With More In Need During Economic Crunch, Area Pantries Finding It Hard To Keep Up

CHICAGO (CBS) ― There is a global run on rice, and warehouse membership clubs Sam's Club and Costco are limiting how much of the grain staple customers can buy.

CBS 2's Derrick Blakley reports shoppers are paying more for rice and other foods, and local food pantries are seeing more needy families.

No matter where they turn in the supermarket these days, shoppers are confronted with skyrocketing prices.

"Orange juice shouldn't be $2.50 or three bucks a carton," said shopper Belle Allen. "Eggs shouldn't be where they are."

At the heart of food inflation is corn.

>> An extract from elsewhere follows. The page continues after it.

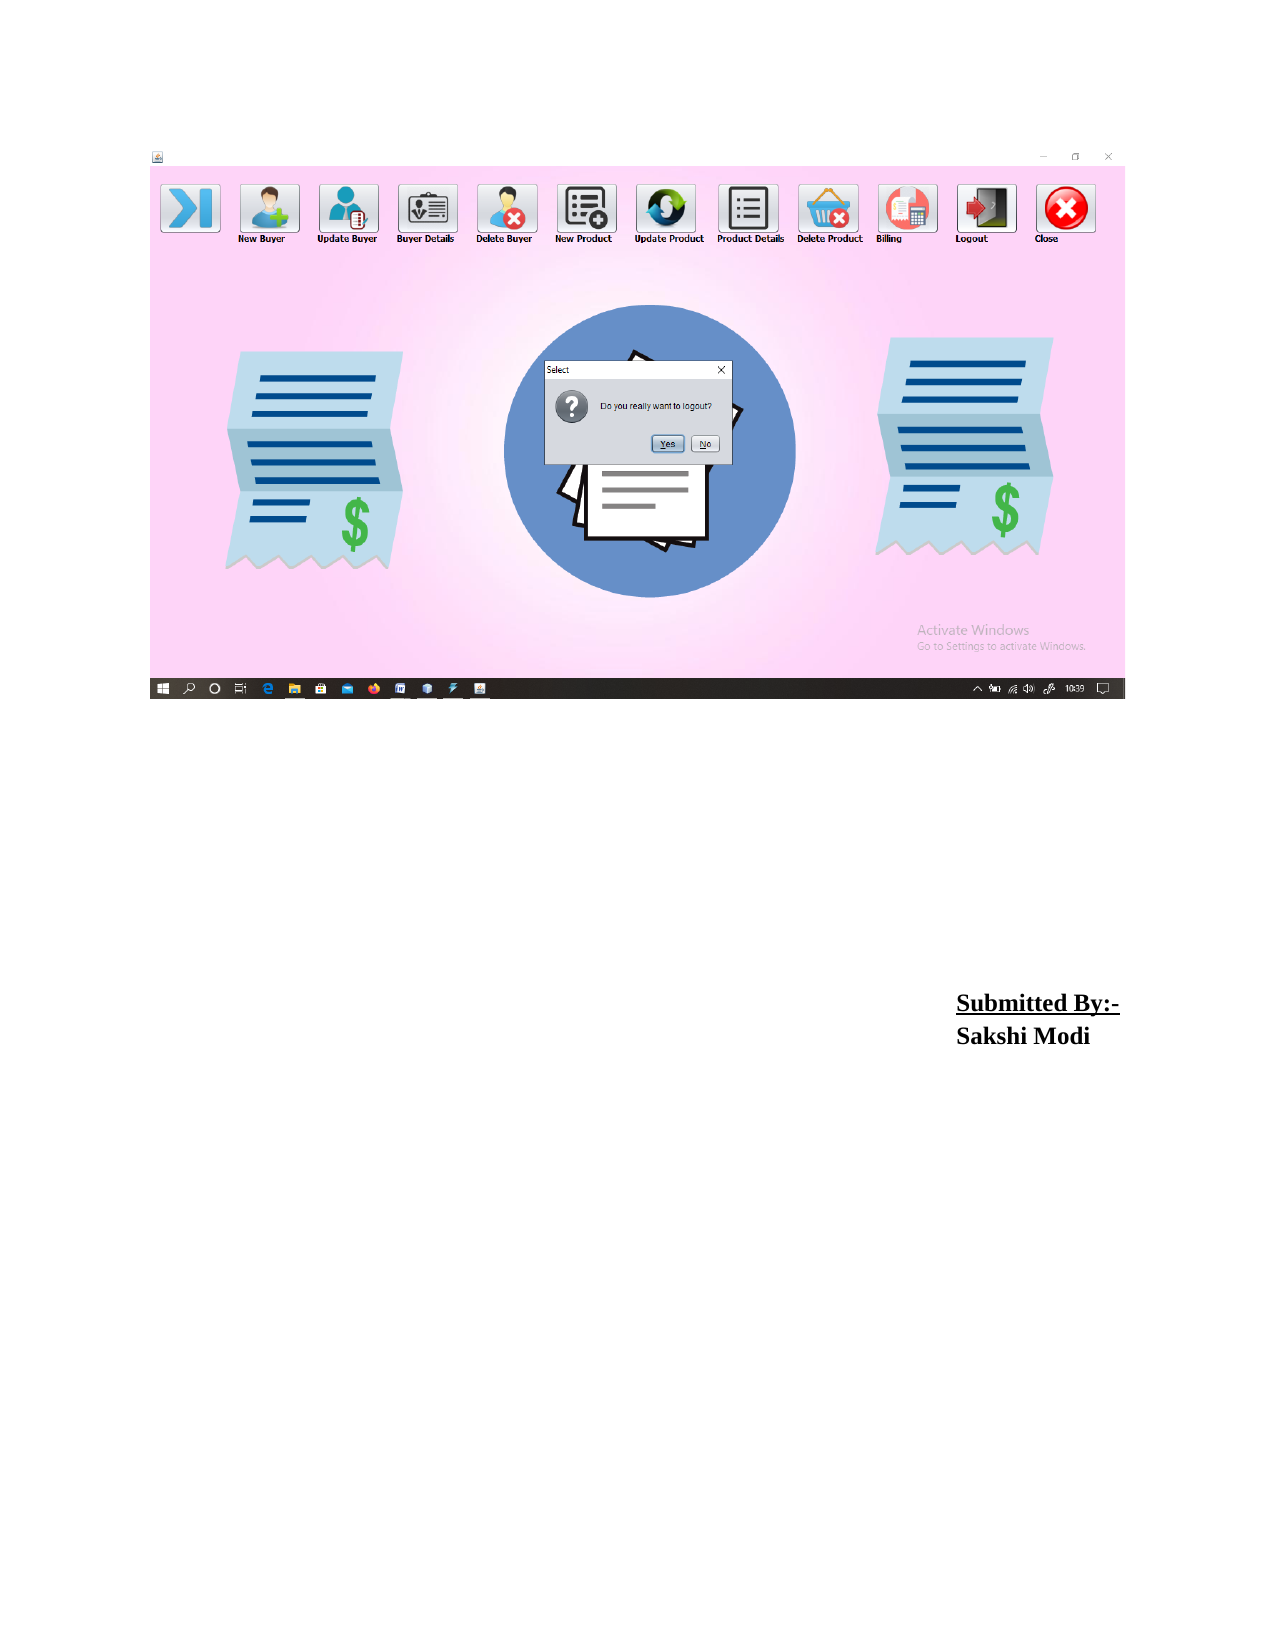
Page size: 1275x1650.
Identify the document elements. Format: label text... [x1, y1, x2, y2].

picture [150, 150, 1125, 699]
text Sakshi Modi [150, 1021, 1125, 1050]
text Submitted By:- [150, 988, 1125, 1017]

Prices have almost doubled because so much is being used to make ethanol.

Corn feeds the hens that lay the eggs that are up 30 percent in a year, and it feeds the cows, pushing milk up prices up 10 percent.

But the prices that are squeezing consumers are hitting food banks even harder.

"We're feeling it in every aspect of what we do," said Kate Meahr of the Chicago Food Depository.

The Greater Chicago Food Depository distributes donated and purchased food to 600 soup kitchens and food pantries in Cook County, like the Chicago Food Depository, that serve half a million people every year.

But the depository's paying more for food and getting less at the very time they're needed the most.

"We find more people are turning to us than ever before," Meahr said. "We have a 12 percent increase in the number of people who are going to the pantries and kitchens."

The short-term outlook for food prices isn't promising. A highly respected farming forecaster says there's a 1 in 3 chance of a summer Midwest drought, and that would send food prices soaring even higher.